▸ **WHAT IS EXPECTED**
Reproduce every line of the following listing verbatim.

— start of RECORDED DATA —

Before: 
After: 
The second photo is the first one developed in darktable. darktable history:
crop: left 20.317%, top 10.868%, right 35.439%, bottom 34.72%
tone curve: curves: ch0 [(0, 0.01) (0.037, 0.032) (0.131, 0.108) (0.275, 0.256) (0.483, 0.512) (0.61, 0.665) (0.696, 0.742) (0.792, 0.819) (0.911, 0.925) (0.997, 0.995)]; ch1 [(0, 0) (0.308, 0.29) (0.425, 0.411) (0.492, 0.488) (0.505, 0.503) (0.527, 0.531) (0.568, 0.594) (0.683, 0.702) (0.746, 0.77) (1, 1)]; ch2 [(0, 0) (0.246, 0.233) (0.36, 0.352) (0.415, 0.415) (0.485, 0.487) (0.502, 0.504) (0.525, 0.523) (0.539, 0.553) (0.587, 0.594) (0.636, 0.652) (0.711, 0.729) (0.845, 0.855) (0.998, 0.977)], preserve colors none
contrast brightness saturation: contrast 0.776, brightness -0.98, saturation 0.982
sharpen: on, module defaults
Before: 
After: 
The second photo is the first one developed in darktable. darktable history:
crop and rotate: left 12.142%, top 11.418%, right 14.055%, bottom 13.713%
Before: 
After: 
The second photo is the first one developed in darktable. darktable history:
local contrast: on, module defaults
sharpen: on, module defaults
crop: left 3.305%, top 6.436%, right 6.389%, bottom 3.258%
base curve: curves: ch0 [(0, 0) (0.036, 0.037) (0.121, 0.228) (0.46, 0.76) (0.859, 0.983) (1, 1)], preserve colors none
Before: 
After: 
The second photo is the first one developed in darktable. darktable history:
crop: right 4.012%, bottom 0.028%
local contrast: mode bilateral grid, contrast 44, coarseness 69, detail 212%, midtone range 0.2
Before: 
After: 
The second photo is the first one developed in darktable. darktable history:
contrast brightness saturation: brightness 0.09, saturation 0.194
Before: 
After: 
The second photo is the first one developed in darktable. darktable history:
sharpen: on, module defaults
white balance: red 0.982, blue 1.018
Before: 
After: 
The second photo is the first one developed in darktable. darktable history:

— end of RECORDED DATA —

▸ **RESULT FOR THIS TASK**
Before: 
After: 
The second photo is the first one developed in darktable. darktable history:
crop: left 20.317%, top 10.868%, right 35.439%, bottom 34.72%
tone curve: curves: ch0 [(0, 0.01) (0.037, 0.032) (0.131, 0.108) (0.275, 0.256) (0.483, 0.512) (0.61, 0.665) (0.696, 0.742) (0.792, 0.819) (0.911, 0.925) (0.997, 0.995)]; ch1 [(0, 0) (0.308, 0.29) (0.425, 0.411) (0.492, 0.488) (0.505, 0.503) (0.527, 0.531) (0.568, 0.594) (0.683, 0.702) (0.746, 0.77) (1, 1)]; ch2 [(0, 0) (0.246, 0.233) (0.36, 0.352) (0.415, 0.415) (0.485, 0.487) (0.502, 0.504) (0.525, 0.523) (0.539, 0.553) (0.587, 0.594) (0.636, 0.652) (0.711, 0.729) (0.845, 0.855) (0.998, 0.977)], preserve colors none
contrast brightness saturation: contrast 0.776, brightness -0.98, saturation 0.982
sharpen: on, module defaults
Before: 
After: 
The second photo is the first one developed in darktable. darktable history:
crop and rotate: left 12.142%, top 11.418%, right 14.055%, bottom 13.713%
Before: 
After: 
The second photo is the first one developed in darktable. darktable history:
local contrast: on, module defaults
sharpen: on, module defaults
crop: left 3.305%, top 6.436%, right 6.389%, bottom 3.258%
base curve: curves: ch0 [(0, 0) (0.036, 0.037) (0.121, 0.228) (0.46, 0.76) (0.859, 0.983) (1, 1)], preserve colors none
Before: 
After: 
The second photo is the first one developed in darktable. darktable history:
crop: right 4.012%, bottom 0.028%
local contrast: mode bilateral grid, contrast 44, coarseness 69, detail 212%, midtone range 0.2
Before: 
After: 
The second photo is the first one developed in darktable. darktable history:
contrast brightness saturation: brightness 0.09, saturation 0.194
Before: 
After: 
The second photo is the first one developed in darktable. darktable history:
sharpen: on, module defaults
white balance: red 0.982, blue 1.018
Before: 
After: 
The second photo is the first one developed in darktable. darktable history:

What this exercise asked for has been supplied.